A vertiginosa elevação dos lucros da empresa em Manaus também é atribuída às elevadas tarifas cobradas pelos serviços precariamente realizados. Com efeito, segundo os últimos dados do SNIS, a tarifa praticada em Manaus se mantém como a mais cara da região norte e a 5ª mais elevada do Brasil, perdendo apenas para Canoas (RS), Gravataí (RS), Santa Maria (RS) e Maceió (AL). De acordo o SNIS, a tarifa de água, associada a uma injustificada tarifa de esgoto (100% do valor da água consumida), proporcionou para a empresa uma arrecadação de R$ 1.676,74 bilhão nos últimos 5 anos enquanto o investimento realizado foi somente de R$ 311,44 milhões ao longo do mesmo período (Instituto TrataBrasil). Estas cifras colocam os serviços de água e esgoto de Manaus entre os mais lucrativos do país.
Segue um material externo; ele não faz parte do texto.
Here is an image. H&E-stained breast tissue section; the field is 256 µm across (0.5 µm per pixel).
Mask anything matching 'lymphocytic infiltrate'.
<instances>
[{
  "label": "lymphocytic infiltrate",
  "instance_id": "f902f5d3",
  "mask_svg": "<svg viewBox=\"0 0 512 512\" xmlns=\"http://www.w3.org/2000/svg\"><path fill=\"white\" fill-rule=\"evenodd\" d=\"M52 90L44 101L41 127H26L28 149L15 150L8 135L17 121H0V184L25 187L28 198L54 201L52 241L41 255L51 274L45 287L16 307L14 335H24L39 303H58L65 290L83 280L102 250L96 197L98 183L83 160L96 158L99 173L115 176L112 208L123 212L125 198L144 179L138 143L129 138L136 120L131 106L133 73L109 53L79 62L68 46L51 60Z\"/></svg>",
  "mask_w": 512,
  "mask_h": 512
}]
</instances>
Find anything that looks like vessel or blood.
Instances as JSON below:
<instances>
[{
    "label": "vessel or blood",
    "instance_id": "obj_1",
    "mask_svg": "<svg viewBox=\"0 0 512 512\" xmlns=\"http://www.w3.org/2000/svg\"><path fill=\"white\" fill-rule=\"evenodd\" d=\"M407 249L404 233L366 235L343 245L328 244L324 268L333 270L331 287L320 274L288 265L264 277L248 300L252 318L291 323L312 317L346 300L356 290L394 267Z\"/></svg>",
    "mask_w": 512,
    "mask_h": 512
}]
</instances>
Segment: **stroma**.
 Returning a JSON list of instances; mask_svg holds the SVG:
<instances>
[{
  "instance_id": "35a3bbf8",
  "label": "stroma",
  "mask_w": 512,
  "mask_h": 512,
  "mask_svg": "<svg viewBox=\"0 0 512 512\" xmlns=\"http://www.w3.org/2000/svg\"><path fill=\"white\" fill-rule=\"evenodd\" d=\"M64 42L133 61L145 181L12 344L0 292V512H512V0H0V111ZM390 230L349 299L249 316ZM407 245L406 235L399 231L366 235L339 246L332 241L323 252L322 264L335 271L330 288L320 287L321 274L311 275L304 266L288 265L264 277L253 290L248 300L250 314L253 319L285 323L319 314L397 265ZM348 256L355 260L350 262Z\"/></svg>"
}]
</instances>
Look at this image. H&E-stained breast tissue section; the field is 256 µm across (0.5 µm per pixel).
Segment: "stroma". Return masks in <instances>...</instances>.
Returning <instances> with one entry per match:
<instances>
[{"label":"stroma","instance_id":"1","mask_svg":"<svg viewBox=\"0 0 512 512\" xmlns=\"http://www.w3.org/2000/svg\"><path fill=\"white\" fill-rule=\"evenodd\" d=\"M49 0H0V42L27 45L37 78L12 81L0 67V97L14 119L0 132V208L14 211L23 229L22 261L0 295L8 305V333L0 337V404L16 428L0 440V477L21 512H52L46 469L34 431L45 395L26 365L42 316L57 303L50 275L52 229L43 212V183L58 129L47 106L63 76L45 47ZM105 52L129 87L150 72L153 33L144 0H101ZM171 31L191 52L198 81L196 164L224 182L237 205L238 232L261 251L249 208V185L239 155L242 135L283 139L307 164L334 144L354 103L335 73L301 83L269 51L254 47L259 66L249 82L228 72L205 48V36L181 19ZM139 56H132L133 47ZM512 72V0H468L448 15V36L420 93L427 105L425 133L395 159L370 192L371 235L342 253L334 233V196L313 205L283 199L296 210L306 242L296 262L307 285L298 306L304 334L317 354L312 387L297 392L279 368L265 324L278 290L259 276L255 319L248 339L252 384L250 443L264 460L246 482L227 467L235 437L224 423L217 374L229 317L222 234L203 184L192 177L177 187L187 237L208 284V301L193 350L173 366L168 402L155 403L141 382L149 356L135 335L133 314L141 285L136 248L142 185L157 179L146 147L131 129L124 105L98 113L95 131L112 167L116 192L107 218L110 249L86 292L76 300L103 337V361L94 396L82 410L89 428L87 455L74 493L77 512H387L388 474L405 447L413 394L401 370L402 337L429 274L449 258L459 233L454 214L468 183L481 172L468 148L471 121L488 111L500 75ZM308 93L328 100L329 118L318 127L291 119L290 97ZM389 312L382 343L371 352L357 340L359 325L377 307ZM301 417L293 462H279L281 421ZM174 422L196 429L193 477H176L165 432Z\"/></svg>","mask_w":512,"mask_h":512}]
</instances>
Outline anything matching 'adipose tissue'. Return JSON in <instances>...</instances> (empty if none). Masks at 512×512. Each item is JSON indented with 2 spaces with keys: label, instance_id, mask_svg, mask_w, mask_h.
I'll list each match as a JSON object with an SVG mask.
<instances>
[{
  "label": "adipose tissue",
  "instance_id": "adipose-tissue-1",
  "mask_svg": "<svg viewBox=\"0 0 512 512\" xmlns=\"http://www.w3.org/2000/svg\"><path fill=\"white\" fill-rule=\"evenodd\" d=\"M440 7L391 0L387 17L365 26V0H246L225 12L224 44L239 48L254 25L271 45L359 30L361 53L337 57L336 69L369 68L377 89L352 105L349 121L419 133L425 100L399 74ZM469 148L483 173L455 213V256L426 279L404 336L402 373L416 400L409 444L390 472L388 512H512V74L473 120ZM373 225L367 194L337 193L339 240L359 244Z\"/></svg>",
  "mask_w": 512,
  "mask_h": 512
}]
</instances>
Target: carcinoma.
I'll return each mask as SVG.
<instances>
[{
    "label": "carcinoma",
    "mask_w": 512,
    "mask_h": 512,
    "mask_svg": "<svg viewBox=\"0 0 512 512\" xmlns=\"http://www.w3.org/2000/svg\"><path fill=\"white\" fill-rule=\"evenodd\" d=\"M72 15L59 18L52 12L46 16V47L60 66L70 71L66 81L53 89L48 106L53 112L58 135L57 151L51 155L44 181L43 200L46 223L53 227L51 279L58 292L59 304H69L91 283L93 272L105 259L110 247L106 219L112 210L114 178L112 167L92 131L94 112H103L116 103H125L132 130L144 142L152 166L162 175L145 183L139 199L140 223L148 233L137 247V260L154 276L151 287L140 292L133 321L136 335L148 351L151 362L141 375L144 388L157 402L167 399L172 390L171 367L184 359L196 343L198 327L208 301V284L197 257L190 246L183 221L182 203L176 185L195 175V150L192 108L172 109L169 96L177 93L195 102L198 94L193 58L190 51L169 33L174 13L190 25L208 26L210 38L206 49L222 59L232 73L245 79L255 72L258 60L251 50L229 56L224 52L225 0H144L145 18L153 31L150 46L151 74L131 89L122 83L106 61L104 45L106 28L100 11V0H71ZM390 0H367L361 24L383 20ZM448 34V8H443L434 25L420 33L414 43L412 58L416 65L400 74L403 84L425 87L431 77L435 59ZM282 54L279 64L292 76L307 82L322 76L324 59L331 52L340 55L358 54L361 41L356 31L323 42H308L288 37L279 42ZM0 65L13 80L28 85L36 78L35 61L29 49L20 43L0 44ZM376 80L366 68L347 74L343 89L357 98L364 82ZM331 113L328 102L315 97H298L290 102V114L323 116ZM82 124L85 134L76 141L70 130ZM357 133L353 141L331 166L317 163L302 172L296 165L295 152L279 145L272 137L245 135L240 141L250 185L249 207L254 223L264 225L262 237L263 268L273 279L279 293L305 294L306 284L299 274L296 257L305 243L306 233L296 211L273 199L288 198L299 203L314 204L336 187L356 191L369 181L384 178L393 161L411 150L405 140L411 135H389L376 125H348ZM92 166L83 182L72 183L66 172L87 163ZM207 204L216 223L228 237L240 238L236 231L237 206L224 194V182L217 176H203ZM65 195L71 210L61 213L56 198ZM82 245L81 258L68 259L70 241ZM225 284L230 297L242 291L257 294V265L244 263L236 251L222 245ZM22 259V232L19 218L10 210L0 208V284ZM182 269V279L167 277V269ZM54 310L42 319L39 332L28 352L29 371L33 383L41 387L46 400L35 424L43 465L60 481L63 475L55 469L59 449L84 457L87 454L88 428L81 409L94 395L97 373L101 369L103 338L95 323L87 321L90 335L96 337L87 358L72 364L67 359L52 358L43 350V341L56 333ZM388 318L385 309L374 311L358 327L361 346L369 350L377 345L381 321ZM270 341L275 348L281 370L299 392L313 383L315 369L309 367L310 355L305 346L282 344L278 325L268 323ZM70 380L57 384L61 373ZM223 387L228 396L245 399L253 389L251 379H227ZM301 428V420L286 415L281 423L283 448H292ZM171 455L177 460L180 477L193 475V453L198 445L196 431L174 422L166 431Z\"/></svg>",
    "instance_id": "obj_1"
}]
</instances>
Os sócios investidores da Aegea Saneamento (Fundo Soberano de Cingapura e Banco Mundial) agradecem profundamente, mas as populações das periferias manauenses penam duramente com a falta de água e de tratamento de esgoto.
Os dois casos amazônicos de privatização do saneamento demonstram que a busca do lucro possui precedência absoluta em detrimento dos serviços a serem realizados à população, principalmente nas áreas mais necessitadas da cidade. Os serviços essenciais das áreas mais pobres, não despertando o interesse das empresas privadas, acabam ficando sob a responsabilidade do próprio Estado, necessitando, portanto, que as empresas estatais sejam fortalecidas e potencializadas. O que se observa, no entanto, é que estas empresas públicas estão passando por uma grave crise e sofrendo um processo de desmonte, abrindo espaço para uma onda privatizadora do saneamento básico.
Estes dois casos nos permitem dizer que esta onda privatizadora acirrará o abandono das áreas mais pobres, tornando mais difícil a vida de milhares de pessoas que vivem em situação de vulnerabilidade econômica e social. Na medida em que recai sobre o Estado a obrigação de expandir a cidadania até os lugares mais difíceis, levando serviços e dignidade, é um equivoco que a administração pública entregue à iniciativa privada as empresas mais promissoras, permanecendo com aquelas mais debilitadas. Ao contrário, os sensos de justiça e responsabilidade públicas orientam que as estatais mais fortes sejam potencializadas e sirvam de braços do Estado para que este consiga alcançar os mais diversos rincões do Brasil, lugares que não interessam à iniciativa privada por não corresponderem à sua obsessão pelo lucro.
São Leopoldo, 15 de agosto de 2019
Sandoval Alves Rocha Fez doutorado em ciências sociais pela PUC-RIO. Participa da coordenação do Fórum das Águas do Amazonas e associado ao Observatório Nacional dos Direitos a água e ao saneamento (ONDAS). É membro da Companhia de Jesus, trabalha no Intituto Amazonizar da PUC-Rio, sediado em Manaus.